◆ Exercise tasks:
a. Please rewrite the horror film blurbs from "Rarely has werewolf" up to and including "rescue their daughter.", replacing "werewolf lore" with "vampire lore".
b. According to the horror film blurbs, from which river does the radioactive creature emerge?

◆ Extract to read:
◆ ◆ ◆ ◆
This Australian import is perhaps the perfect embodiment of a horror film that works in text and subtext, functioning equally well as a metaphor for the struggle to move on from grief and as an old-fashioned ghost story. The iconic monster is a terrifying silhouette in his few onscreen appearances, but his menace is felt most strongly in the stunning performances of Essie Davis and Noah Wiseman.
Tucker and Dale vs. Evil follows a pair of lovable good ol’ boys who are mistaken for killers by a pack of judgmental teenagers renting the cabin across the lake. The movie uses scenes of hilarious brutality to take apart the old stereotypes our horror tropes are built on, but its greatest asset and its heart lies in the loving friendship between the titular characters.
This French film tells the most horribly cruel of all home invasion stories with an unflinching brutality that is guaranteed to turn some stomachs and terrify viewers. A pregnant single mother left alone on Christmas Eve must cope with a mysterious female intruder with an unshakeable resolve to get her hands on her unborn baby. If you’re not scared yet, don’t worry—you will be.
Rarely has werewolf lore been explored in a modern context as well as it is in the Canadian independent gem Ginger Snaps. The film finds the elder of two siblings struggling through the grisly transformations of puberty and lycanthropy simultaneously. The body horror of her transformation is scary for its talented use of special effects, but the true terror of Ginger Snaps is seeing Ginger slowly succumbing to her sexualized, violent hunger.
The best monster movie of the 21st century is tellingly more about government bloat and oversight than it is about its monster. Director Bong Joon-ho injects a bit of dark comedy and a lot of playful political satire into this environmental monster film about the radioactive creature that emerges from Seoul’s Han River and the family that navigates a bureaucratic quarantine to rescue their daughter.
◆ ◆ ◆ ◆
◆ Extracted entries:
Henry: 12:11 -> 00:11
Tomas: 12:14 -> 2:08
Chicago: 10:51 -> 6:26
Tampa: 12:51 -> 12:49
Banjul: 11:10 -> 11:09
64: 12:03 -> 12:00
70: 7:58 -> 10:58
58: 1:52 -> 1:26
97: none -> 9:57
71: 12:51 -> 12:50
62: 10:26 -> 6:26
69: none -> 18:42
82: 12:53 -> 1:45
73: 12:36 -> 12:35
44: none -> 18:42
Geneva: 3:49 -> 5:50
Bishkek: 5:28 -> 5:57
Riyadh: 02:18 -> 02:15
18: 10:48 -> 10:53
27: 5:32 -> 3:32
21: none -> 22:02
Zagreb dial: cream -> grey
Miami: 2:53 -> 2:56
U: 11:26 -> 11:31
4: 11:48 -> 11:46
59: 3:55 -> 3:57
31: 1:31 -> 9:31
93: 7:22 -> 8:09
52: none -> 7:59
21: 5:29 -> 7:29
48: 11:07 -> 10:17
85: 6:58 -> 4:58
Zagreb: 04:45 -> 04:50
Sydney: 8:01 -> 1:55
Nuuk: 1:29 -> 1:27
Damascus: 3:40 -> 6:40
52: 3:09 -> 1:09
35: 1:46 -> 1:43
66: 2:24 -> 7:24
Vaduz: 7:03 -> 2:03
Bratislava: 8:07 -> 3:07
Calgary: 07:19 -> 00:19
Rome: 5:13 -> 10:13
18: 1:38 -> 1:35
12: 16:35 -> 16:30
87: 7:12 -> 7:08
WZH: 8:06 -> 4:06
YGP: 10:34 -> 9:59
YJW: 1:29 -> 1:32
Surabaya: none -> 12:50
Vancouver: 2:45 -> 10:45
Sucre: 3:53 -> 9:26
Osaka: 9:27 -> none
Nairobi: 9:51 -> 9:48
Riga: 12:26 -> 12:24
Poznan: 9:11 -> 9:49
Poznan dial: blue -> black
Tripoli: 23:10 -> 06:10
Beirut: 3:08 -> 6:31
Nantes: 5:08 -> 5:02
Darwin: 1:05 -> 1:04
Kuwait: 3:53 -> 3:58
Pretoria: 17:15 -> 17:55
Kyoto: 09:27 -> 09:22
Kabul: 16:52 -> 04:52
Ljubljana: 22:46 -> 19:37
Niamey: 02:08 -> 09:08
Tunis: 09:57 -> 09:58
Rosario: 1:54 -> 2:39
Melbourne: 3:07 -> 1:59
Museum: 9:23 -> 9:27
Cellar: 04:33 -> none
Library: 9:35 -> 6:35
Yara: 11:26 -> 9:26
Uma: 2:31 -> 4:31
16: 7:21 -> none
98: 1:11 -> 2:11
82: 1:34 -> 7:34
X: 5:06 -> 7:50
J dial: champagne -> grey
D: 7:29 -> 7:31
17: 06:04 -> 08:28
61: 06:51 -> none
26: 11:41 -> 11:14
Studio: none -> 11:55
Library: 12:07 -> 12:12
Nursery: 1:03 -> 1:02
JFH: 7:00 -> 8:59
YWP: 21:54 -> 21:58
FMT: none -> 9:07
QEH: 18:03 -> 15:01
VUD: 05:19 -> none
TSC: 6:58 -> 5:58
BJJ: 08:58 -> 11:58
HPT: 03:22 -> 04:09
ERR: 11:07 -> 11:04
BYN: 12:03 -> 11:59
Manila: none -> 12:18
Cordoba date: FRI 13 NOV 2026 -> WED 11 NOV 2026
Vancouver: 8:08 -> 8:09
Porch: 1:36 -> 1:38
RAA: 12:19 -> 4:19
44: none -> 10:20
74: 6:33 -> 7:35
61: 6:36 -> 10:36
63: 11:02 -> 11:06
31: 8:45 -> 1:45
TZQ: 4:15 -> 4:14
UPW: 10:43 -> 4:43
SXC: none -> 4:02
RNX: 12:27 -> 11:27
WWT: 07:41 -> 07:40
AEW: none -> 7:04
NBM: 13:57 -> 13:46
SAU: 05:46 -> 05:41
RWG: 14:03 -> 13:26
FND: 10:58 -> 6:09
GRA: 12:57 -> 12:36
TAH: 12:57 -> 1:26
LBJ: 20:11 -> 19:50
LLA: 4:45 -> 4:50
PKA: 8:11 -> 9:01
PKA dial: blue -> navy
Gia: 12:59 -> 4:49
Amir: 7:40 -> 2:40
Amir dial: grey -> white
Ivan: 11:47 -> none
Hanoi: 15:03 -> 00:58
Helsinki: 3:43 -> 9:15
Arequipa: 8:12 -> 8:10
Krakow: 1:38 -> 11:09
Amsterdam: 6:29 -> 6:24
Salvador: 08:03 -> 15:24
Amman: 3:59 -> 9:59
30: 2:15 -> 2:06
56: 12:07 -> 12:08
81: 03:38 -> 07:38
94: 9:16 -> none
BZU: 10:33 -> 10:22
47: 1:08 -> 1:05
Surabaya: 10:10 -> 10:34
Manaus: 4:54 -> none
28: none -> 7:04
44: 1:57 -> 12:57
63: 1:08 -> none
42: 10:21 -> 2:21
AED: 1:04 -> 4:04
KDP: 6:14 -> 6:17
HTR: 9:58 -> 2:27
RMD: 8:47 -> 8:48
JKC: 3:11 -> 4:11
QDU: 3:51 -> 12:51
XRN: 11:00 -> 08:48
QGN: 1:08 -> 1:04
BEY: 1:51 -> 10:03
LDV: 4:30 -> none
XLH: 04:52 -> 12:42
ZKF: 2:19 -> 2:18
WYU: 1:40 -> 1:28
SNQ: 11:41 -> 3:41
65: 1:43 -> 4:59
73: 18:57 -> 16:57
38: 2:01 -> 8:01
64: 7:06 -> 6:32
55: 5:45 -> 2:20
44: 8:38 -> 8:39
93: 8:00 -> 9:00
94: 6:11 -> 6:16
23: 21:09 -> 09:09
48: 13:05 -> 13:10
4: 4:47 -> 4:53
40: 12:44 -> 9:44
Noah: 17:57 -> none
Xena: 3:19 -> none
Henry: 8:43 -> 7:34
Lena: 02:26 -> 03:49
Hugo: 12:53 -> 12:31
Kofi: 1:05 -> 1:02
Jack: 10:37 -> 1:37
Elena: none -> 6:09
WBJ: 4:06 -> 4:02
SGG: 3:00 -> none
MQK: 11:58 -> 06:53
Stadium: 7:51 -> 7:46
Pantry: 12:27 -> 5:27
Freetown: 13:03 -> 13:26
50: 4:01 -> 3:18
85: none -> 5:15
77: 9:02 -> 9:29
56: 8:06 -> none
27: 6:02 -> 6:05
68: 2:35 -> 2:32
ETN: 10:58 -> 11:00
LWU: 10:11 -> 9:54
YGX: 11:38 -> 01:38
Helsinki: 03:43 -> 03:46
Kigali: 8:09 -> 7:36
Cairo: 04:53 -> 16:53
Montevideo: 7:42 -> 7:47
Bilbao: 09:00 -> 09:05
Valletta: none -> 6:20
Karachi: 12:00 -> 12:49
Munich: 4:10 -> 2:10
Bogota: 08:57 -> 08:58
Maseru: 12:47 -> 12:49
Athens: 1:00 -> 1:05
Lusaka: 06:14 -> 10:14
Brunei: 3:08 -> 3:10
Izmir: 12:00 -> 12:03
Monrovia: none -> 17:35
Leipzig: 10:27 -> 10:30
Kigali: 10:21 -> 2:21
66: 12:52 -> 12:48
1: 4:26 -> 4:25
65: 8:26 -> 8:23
◆ ◆ ◆ ◆
◆ Answers for the tasks:
a.
Rarely has vampire lore been explored in a modern context as well as it is in the Canadian independent gem Ginger Snaps. The film finds the elder of two siblings struggling through the grisly transformations of puberty and lycanthropy simultaneously. The body horror of her transformation is scary for its talented use of special effects, but the true terror of Ginger Snaps is seeing Ginger slowly succumbing to her sexualized, violent hunger.
The best monster movie of the 21st century is tellingly more about government bloat and oversight than it is about its monster. Director Bong Joon-ho injects a bit of dark comedy and a lot of playful political satire into this environmental monster film about the radioactive creature that emerges from Seoul’s Han River and the family that navigates a bureaucratic quarantine to rescue their daughter.

b. Seoul's Han River